This past week was pretty busy, and December just started. The kids are enjoying the new fallen snow and keep inquiring about the first "snow day" when they first roll out of bed. The kids have taken to wearing their pj's inside out, putting spoons under their pillows (though I nixed the peanut butter on the spoon), and now want to try the flushing ice cubes down the toilet! What next?
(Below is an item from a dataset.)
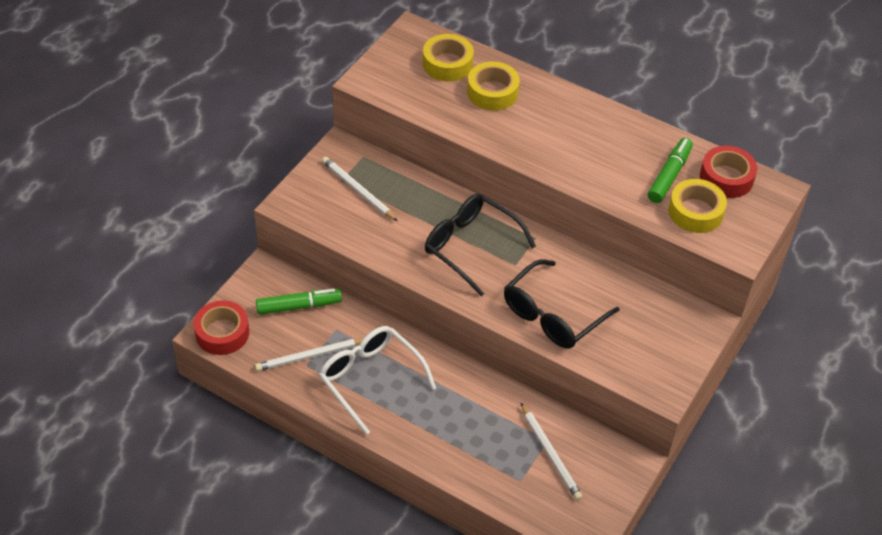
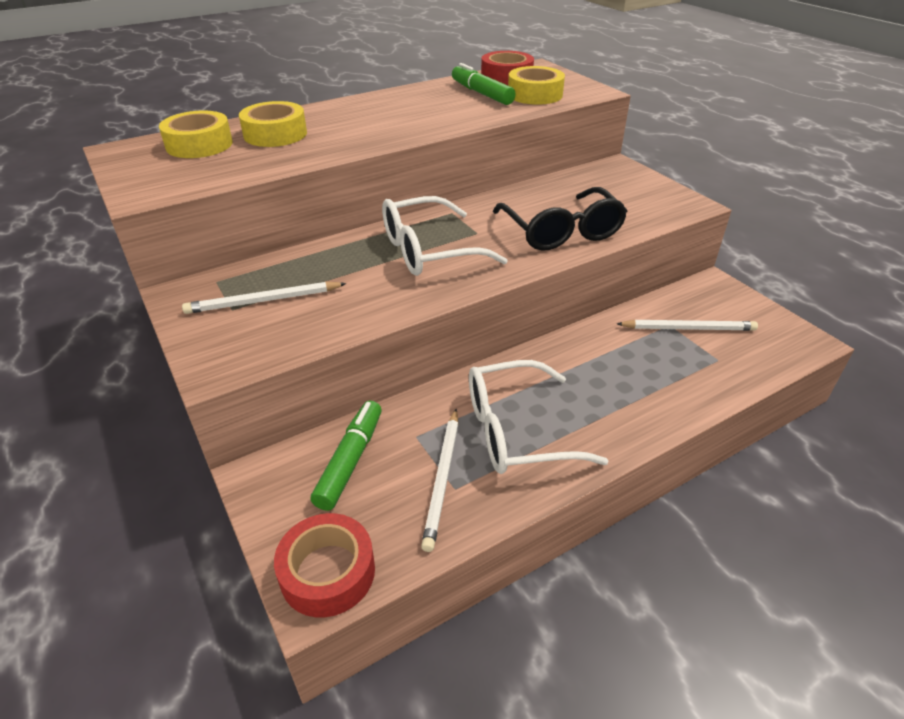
camera: 60 degrees left, 10 degrees down
black glasses [425,194,536,296] -> white glasses [382,196,508,276]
Tom was not able to enjoy his weekend. Somewhere he contracted a nasty infection in his lower leg. By Friday we went to the doctor because it had quadrupled the original size. He is now on a antibiotic and cream to help fight the latest disease and we have to go back to the doctor next Friday. The swelling in his leg has gone down in the last 48 hours of taking his meds, but the purplish area is quite a sight! He definitely has a great tolerance to pain but I do catch him gingerly stepping on that leg. That did not stop him from the fun Christmas party on Friday evening nor driving his boys in the Christmas parade this weekend.What next?
While Tom was at his doctors office, he had his blood work done. In a couple of days we should have the newest Calcitonin results. On Thursday, December 11 he will have his PET/CT scan, which is a 4 hour procedure. The results are going to his primary doctor and they will call us with the results, usually within 3 business days. So by Christmas we should know what our next step should be. I keep asking with this disease if they will have a clear understanding of the test results but so far everyone I've asked and everything I've read is not leading to an absolute. What next?
I appreciate so many inquiries about Tom and his health. Some of you have shared tears with me as I try not to sugarcoat our life and am "being real" with this disease and all the hardships. However, I can not say that everyday is hard, it is precious! Tom and I have learned so many things during this journey and we will continue to hold each other up. I will continue to pray and listen to God's still, soft voice. What next?
Well, this year I have learned to give this all to God and let His will be done....I then have to give it all to him again and leave it with him instead of trying to take it back, as you can tell this is the hardest thing for me. I know I am not in control and who is. As it says in Psalms 46:10 "Be still, and know that I am God" That is what is next.